A couple of weeks ago I read a blog post that warns writers away from publishing author newsletters.
The blogger included a couple of quotes from writers who advocate not using an author newsletter. She even referenced Anne R. Allen’s recent blog post about readers not wanting a “personal relationship” with authors. Finally she wrote “News flash: Not every reader is a groupie. As a matter of fact, most don’t want their privacy violated. Most don’t care about an author’s personal life.”
All of which left me shaking my head.
First of all, when an author shares details (real or fictional) about his or her personal life, how does that “violate” the reader’s privacy?
Second, I have to wonder where the blogger came up with the statistic that “most” readers don’t care about an author’s personal life? Do you suppose she actually interviewed a significant number of readers (say, a million)? Or is it more likely she was just making an unsupported blanket statement?
So here’s my own news flash: It isn’t your job to pre-judge what readers want to read. Your job is to write. The reader’s job is to decide what he or she likes.

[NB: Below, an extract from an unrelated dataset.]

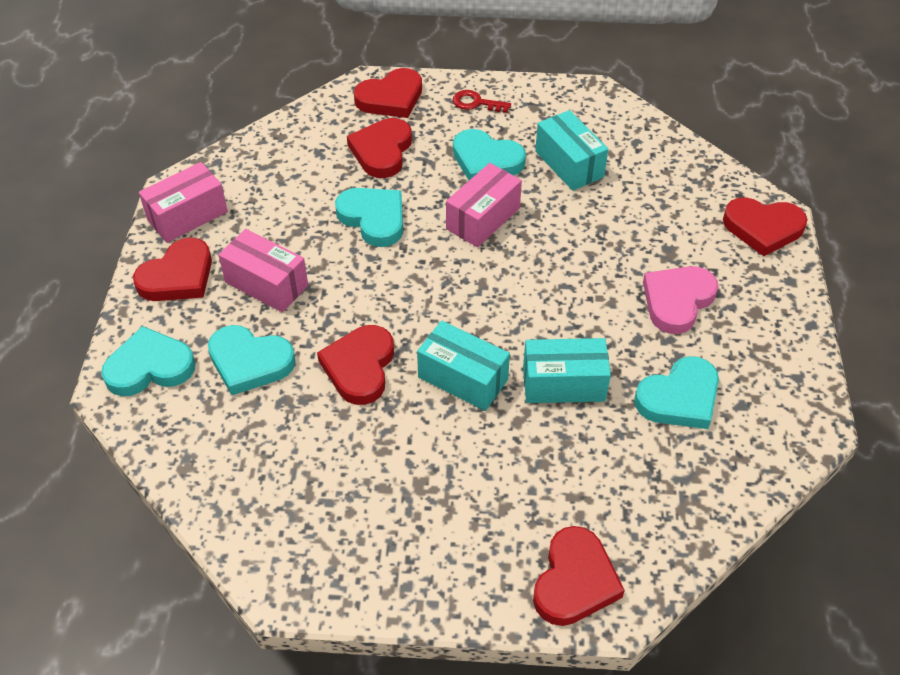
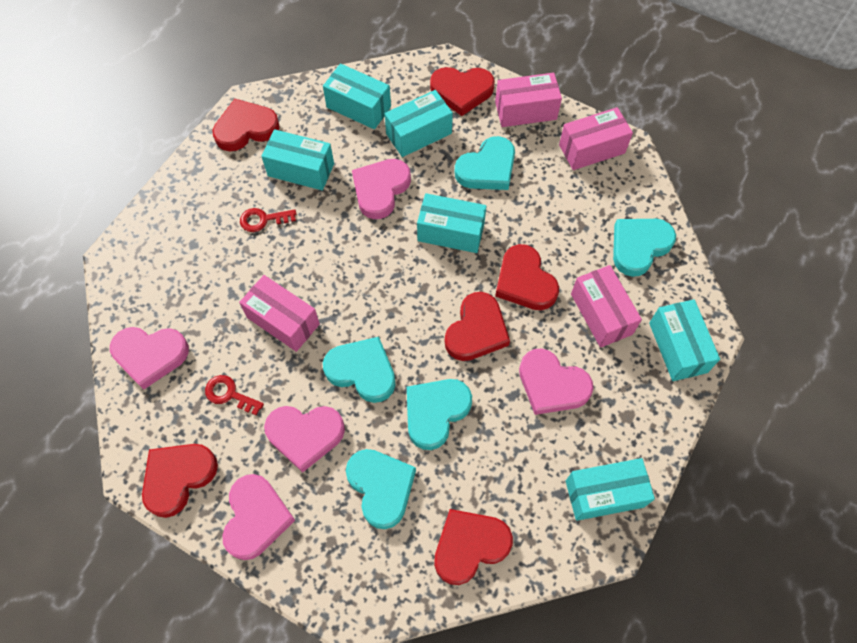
pink box: [139,162,228,243] [218,229,308,312] [446,163,522,247] = 3 -> [239,275,320,352] [495,73,562,127] [559,107,633,170] [571,265,642,348] = 4
pink heart: [643,266,718,334] = 1 -> [110,327,189,390] [222,474,295,560] [264,406,345,473] [352,159,411,219] [519,349,594,415] = 5
red key: [453,90,511,113] = 1 -> [205,375,264,415] [240,208,296,232] = 2
turquoise box: [417,320,510,411] [523,338,611,403] [535,110,608,191] = 3 -> [261,129,334,190] [323,63,391,129] [385,90,453,157] [417,193,487,253] [566,458,655,521] [649,299,720,381] = 6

Understand, I don’t really care what readers want, other than to read my books. But I care a great deal that yet one more respected figure out there is slopping advice on a wall without bothering to think of the impact it might have.
As you probably know, I don’t have an author newsletter, though I’m hoping the new manager of my publishing company, StoneThread Publishing, will start one soon specifically to announce and talk about my books. I’m pretty prolific, and books don’t announce themselves.
That being said, you also probably know that for the past few years I’ve published a Journal over at HEStanbrough.com almost every day.
Admittedly, the Journal is mostly for writers, but I often publish a “topic” on writing, and in each edition I publish my own numbers, occasional info on my own books, and tidbits about my personal life (vignettes, really).
Some subscribers are there for the writing tips. Some are there for motivation, to see what they can accomplish if they apply themselves and stick to it. And some are there for the personal insights. I suspect many are there for a combination of those.
My point is that blanket statements, by their very nature, never work.
The fact is that some readers are naturally curious and want to feel they “know” you better. (As an aside, that doesn’t make them “groupies.”) Other readers couldn’t care less about the personal stuff. And the old truism applies: You can’t please everyone.
So the secret, I think, to writing an author newsletter (or regular blog) is to please yourself and be consistent. And the key to consistency in blogging, as it is in fiction, is to write what you want to write and let the readers decide what they like or don’t like.
If you aren’t comfortable sharing personal information, don’t. If you are, do. My (almost) daily Journal, to me, is chatting over the back fence with friends, some of whom are readers and some of whom are other writers.
And I’m very glad they’re there (and that you’re here), no matter the reason.